Anyone know how to do this?
 

The_Doc_Man

Founding Member
#2
Ideally, I'd like to drag all of my emails onto drive folders where they c
That sentence seems incomplete. Care to rephrase?

You SHOULD be able to open a folder and customize the view. Even if messages are otherwise letter-for-letter identical to each other in title and content, you should be able click on the column header in that folder view and select to sort the messages in ascending or descending order. Unfortunately, you can only sort on one column header at a time. However, messages with similar Subject lines will appear together. Or you could choose the sender as your sort criterion.

Depending on the folder customized view, you might see arrival date, sender, subject line, priority, and perhaps another half dozen or so options for folder content display. On the left, it should be possible to view your list of folders in what is called "tree view" - showing parent/child relationships. If you have private folders, they are usually nearer the top of this tree view. Outlook has one "private" drop-box for mail information, usually of type .PST and usually in a child folder of the place where Office was installed. Externally declared folders used for long-term personal storage or for sharing of messages will be lower in that tree view but can be stored anywhere. (The rule is "Local first" in terms of folder display.)

Once the messages are sorted, you should be able to do this:

1. Click on the first message you wanted to move. Click only once to select it. IF you have Outlook set to Open on Single-Click, you need to reset that to only open messages on double-click. (This act to highlight is called "Selection" which is the same name as the similarly named action in other MS Office utiliities.)

2. Now still in the folder view, Shift-Click on the LAST message you want to move. This is "Group Selection."
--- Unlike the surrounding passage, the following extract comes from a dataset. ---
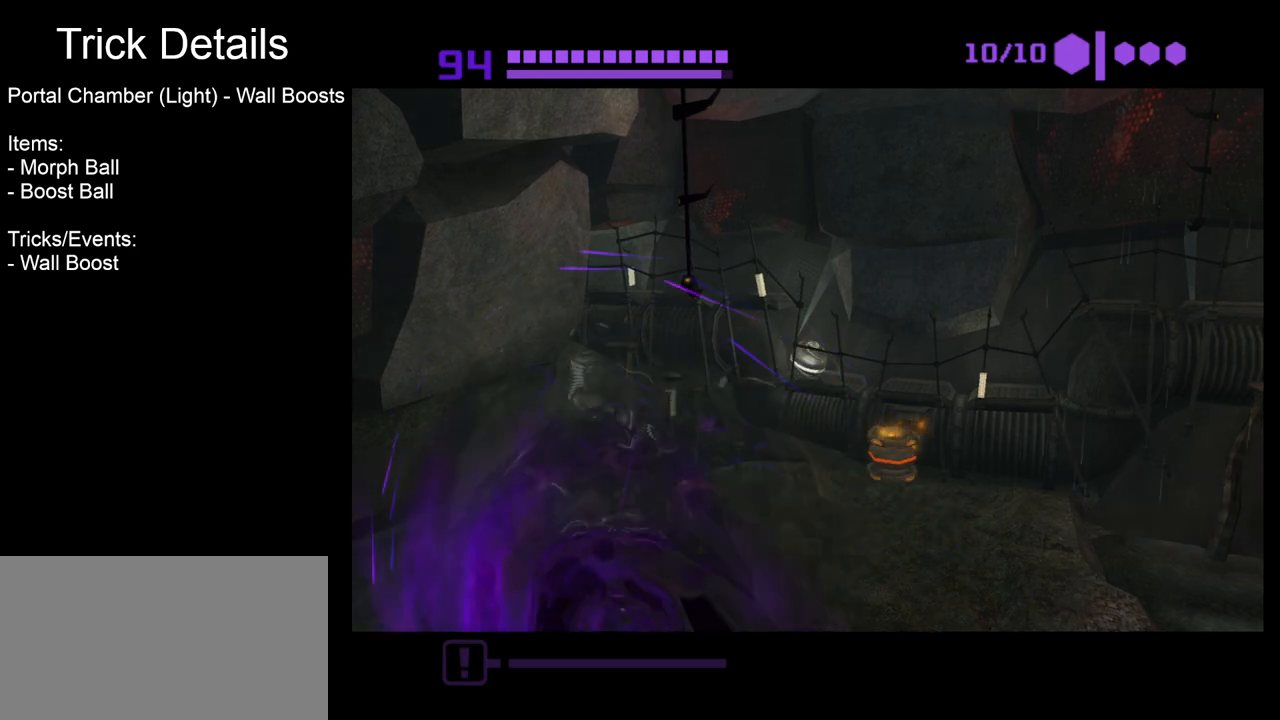
{"buttons": ["B"], "left_stick": "left", "events": [[50, "left_stick", "down-right"], [167, "left_stick", "right"], [333, "left_stick", "center"], [500, "left_stick", "left"]]}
3. Now drag-n-drop the group into the desired folder in the tree view. You do this by Click/Hold on any of the highlighted messages and move the cursor to touch the desired folder in the left-hand tree view. You might see an overlay that looks like "==> foldername" as a visual confirmation that you are moving files to the named folder. That depends on factors I can't at the moment enumerate, but it is like moving files to folders in Windows Explorer. Same exact visual paradigm.

If you need to adjust the selection behavior, that is usually found in the ribbon via the File >> Options path. It has been a while since I diddled with that part of Outlook so I can't be more specific than to say that is probably where you would look.

Keyboard shortcuts relevant to this process:

Left-Click: Selects a single message (and implicitly releases any prior selection group)
Ctrl/Left-Click: Selects a single message but does not release prior selections. (Creates a non-contiguous selection group)
Shift/Left-Click: Selects the message under the cursor and ALL MESSAGES on screen between the nearest selection, adding the messages to the group.
Ctrl/Shift/Left-Click: Allows you to add another message discontiguous with any prior selections with the assumption that you are going to add two disjoint message groups together.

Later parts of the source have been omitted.